Who was she? he wondered as he nudged his horse into a hard run.
Chapter Nine
After Checker rode on, the buckboard and its outrider continued in silence for several minutes. Finally, Morgan turned toward the black gunman.
“You know him, don’t you?”
Fiss nodded without looking at her.
She wasn’t satisfied and reined the wagon to an abrupt halt. Fading sunlight sought her face; bright eyes sought the black man’s face.
He grinned and knew they weren’t going any farther until he shared more. He eased his horse alongside the wagon seat and reined it to a stop. She had hired him only after he made clear she knew of his past. As the problems with Lady Holt had increased, Morgan relied on his protection more and more—and sought his counsel often as well. Her husband had been killed from a kick in the head by a horse he was breaking. She had held the ranch together by sheer grit.

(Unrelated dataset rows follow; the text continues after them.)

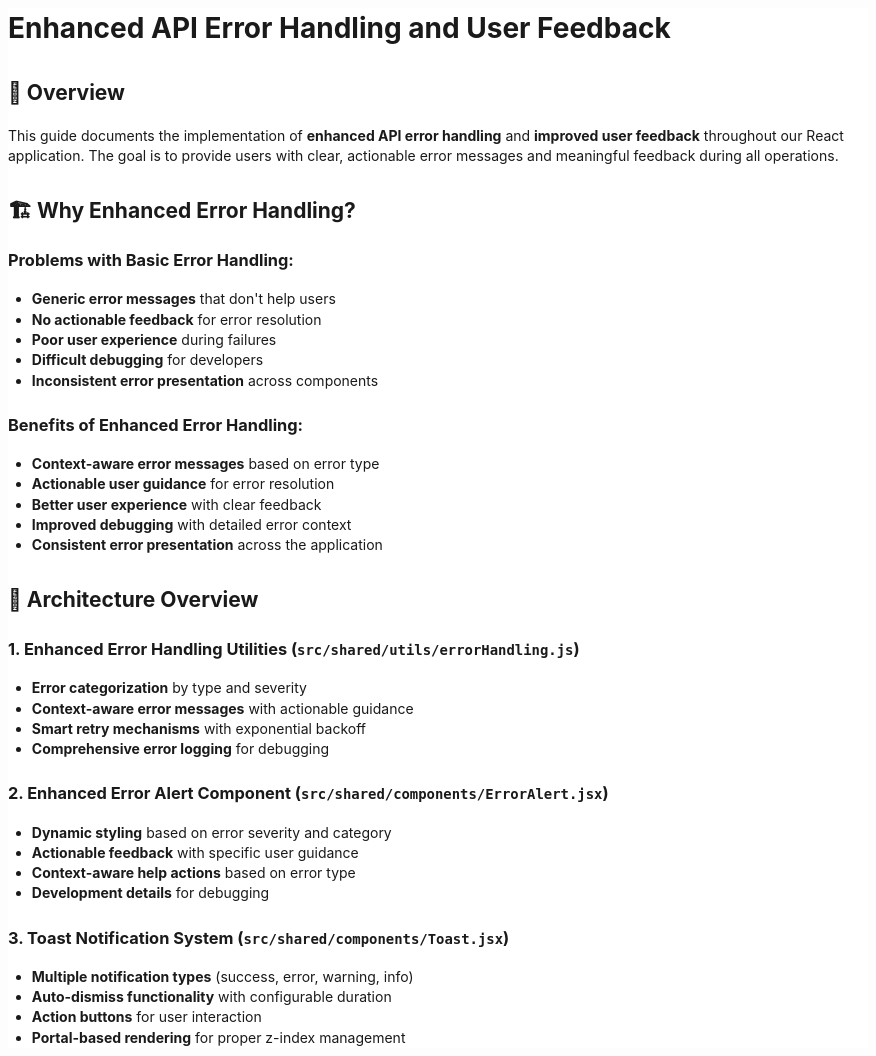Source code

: # Enhanced API Error Handling and User Feedback

## 🎯 Overview

This guide documents the implementation of **enhanced API error handling** and **improved user feedback** throughout our React application. The goal is to provide users with clear, actionable error messages and meaningful feedback during all operations.

## 🏗️ Why Enhanced Error Handling?

### **Problems with Basic Error Handling:**
- **Generic error messages** that don't help users
- **No actionable feedback** for error resolution
- **Poor user experience** during failures
- **Difficult debugging** for developers
- **Inconsistent error presentation** across components

### **Benefits of Enhanced Error Handling:**
- **Context-aware error messages** based on error type
- **Actionable user guidance** for error resolution
- **Better user experience** with clear feedback
- **Improved debugging** with detailed error context
- **Consistent error presentation** across the application

## 📁 Architecture Overview

### **1. Enhanced Error Handling Utilities (`src/shared/utils/errorHandling.js`)**
- **Error categorization** by type and severity
- **Context-aware error messages** with actionable guidance
- **Smart retry mechanisms** with exponential backoff
- **Comprehensive error logging** for debugging

### **2. Enhanced Error Alert Component (`src/shared/components/ErrorAlert.jsx`)**
- **Dynamic styling** based on error severity and category
- **Actionable feedback** with specific user guidance
- **Context-aware help actions** based on error type
- **Development details** for debugging

### **3. Toast Notification System (`src/shared/components/Toast.jsx`)**
- **Multiple notification types** (success, error, warning, info)
- **Auto-dismiss functionality** with configurable duration
- **Action buttons** for user interaction
- **Portal-based rendering** for proper z-index management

“Mrs. Peale, he is John Checker. A Ranger. One of the best. Not a man to mess with.” Fiss ran his fingers along the butt of the hanging shotgun. “He’s the one who brought me in.”
“You hate him, then.”
“Suppose I should. But there were a lot of lawmen closing in on me.” He looked away. “I was cornered. In a tiny adobe hut. Checker told the others to wait a quarter mile back and he came in alone.” The black man licked his lower lip. “He rode up to the door. No gun in his hand. Reined up, leaned forward and said, ‘Awful hot. Too hot for a gun battle. What say you ride back to town? With me. You’ll be safe. You have my word.’ ”
Her face was a question as Fiss continued. He surrendered and they rode back to the posse. Checker made it clear to the waiting lawmen that the black man was not to be harmed. A wild-eyed deputy pulled a gun, yelling Fiss had taken his family’s money from the bank.
“Checker drew on him, faster than you could hiccup. Made the deputy drop his gun—and nobody tried anything after that. Rode into town real peaceful-like. He and the Rangers stood guard until the district judge came in.”
“Why do you think he did that?” she asked.
Fiss told her about a small boy getting away from his mother and running in front of him as he escaped from the bank robbery. He swerved his horse out of the toddler’s way, stopped and went back. He reached down and pulled the boy onto his saddle. Then he rode over to the distraught woman and handed off her crying child.